De esta manera, y a modo de síntesis, podemos decir que constituyen conductas discriminatorias prohibidas que lesionan el derecho fundamental a un igual trato, aquellas que consisten en lo siguiente:

a) Discriminación que supone una diferencia de trato entre personas sustancialmente iguales: aquí elemento que deslegitima la discriminación es el que la conducta empresarial trate de manera desigual a trabajadores en posiciones similares, análogas o equivalentes. Es importante establecer que el criterio de comparación es normativo y no fáctico, lo que implica que, en definitiva, la intención de la discriminación no puede estar fundada en el propósito de tratar desigualmente sin motivo justo o permitido a una trabajador en su situación laboral.

b) La discriminación laboral supone que la diferencia de trato se funde en un criterio sospechoso o prohibido. Aquí es importante atender a la concurrencia de un criterio que pueda considerarse disvalioso desde el punto de vista de la ética social (local e internacional). Un ejemplo en este sentido, que recoge el derecho internacional, es el concepto de discriminación que contempla el Convenio Nº 111 sobre igualdad y no discriminación en el empleo de la OIT, cuyo artículo 1.1. a), dispone: “(…) el término discriminación comprende: cualquier distinción, exclusión o preferencia basada en motivos de raza, color, sexo, religión, opinión política, ascendencia nacional u origen social que tenga por efecto anular o alterar la igualdad de oportunidades o de trato en el empleo y la ocupación.”. ES importante destacar que estas listas de identidades protegidas son dinámica y van de la mano de lo que se va estableciendo como protegible al interior de la sociedad.
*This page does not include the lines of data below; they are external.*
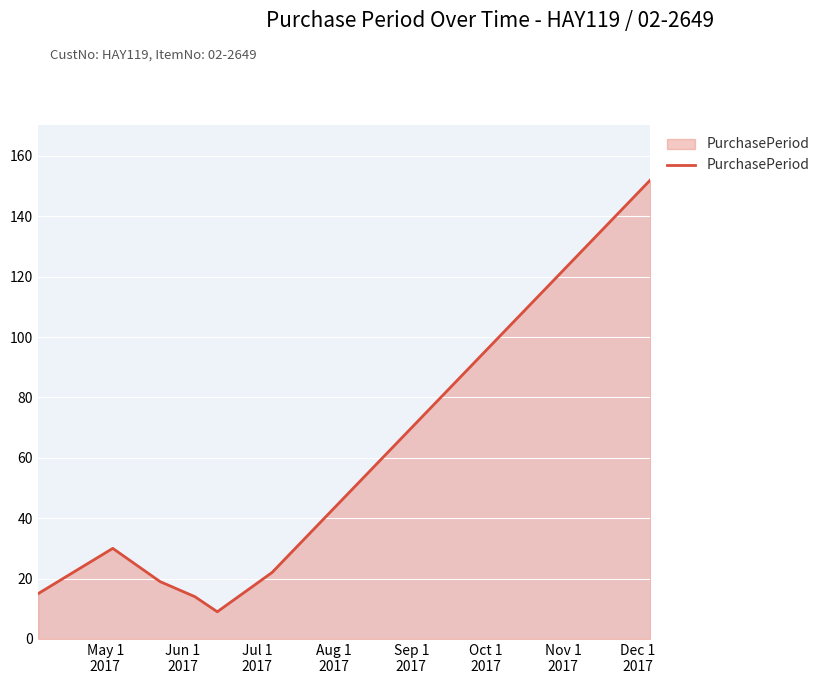

True or false: the data has more than 2 interior local peaks.

False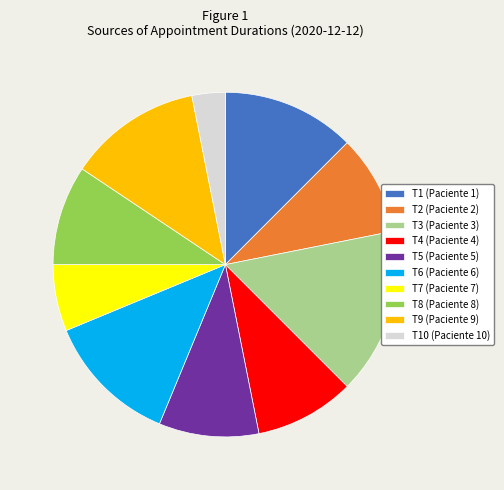

True or false: T2 (Paciente 2) accounts for 9% of the total.

True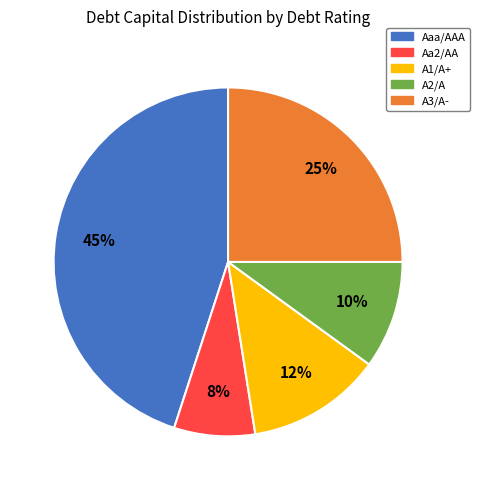

To the nearest percent, what is the difference between the Aaa/AAA and A3/A- slice percentages?

20%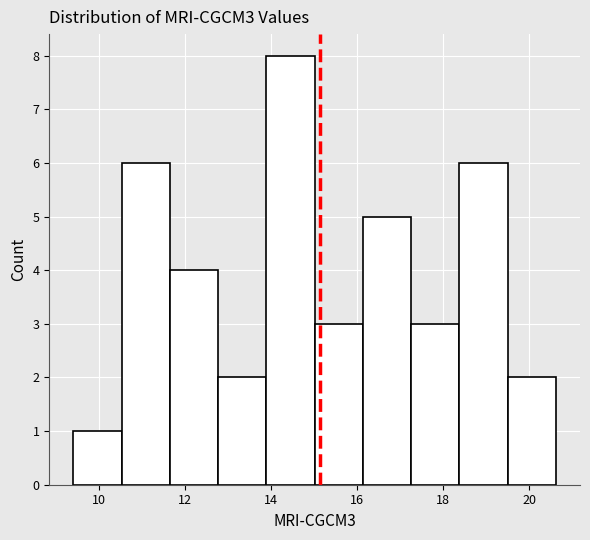

Reading left to right, transcribe this chart: for each bar, give the range it covers on the x-axis and its height. Neither the bar edges nor the heights are printed on the chart, so give them approximately, as read against the axes.

9.4 to 10.6: 1
10.6 to 11.6: 6
11.6 to 12.8: 4
12.8 to 13.8: 2
13.8 to 15.0: 8
15.0 to 16.2: 3
16.2 to 17.2: 5
17.2 to 18.4: 3
18.4 to 19.4: 6
19.4 to 20.6: 2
En ningún caso estas enumeraciones pueden, entonces, considerarse taxativas y, por ello, a nivel de la empresa es fundamental prever cualquier escenario no previsto normativamente de manera explícita que, sin embargo, pueda ser considerado protegible por vía analógica.

A nivel de la empresa es fundamental entender lo que el ordenamiento jurídico ha recogido en esta materia como objeto de protección y lo que está en la zona de protección extendida. Lo primero es claramente una infracción al orden legal, lo segundo es tomar el riesgo de conductas que puedan ser evaluadas como contrarias a derecho por encontrarse en conflicto con el espíritu de la normativa de protección.  En este sentido, discriminar en contravención de la dignidad humana del trabajador -de la manera que sea- representa un escenario de conflicto jurídico con impacto en el ámbito de la responsabilidad corporativa y de su reputación.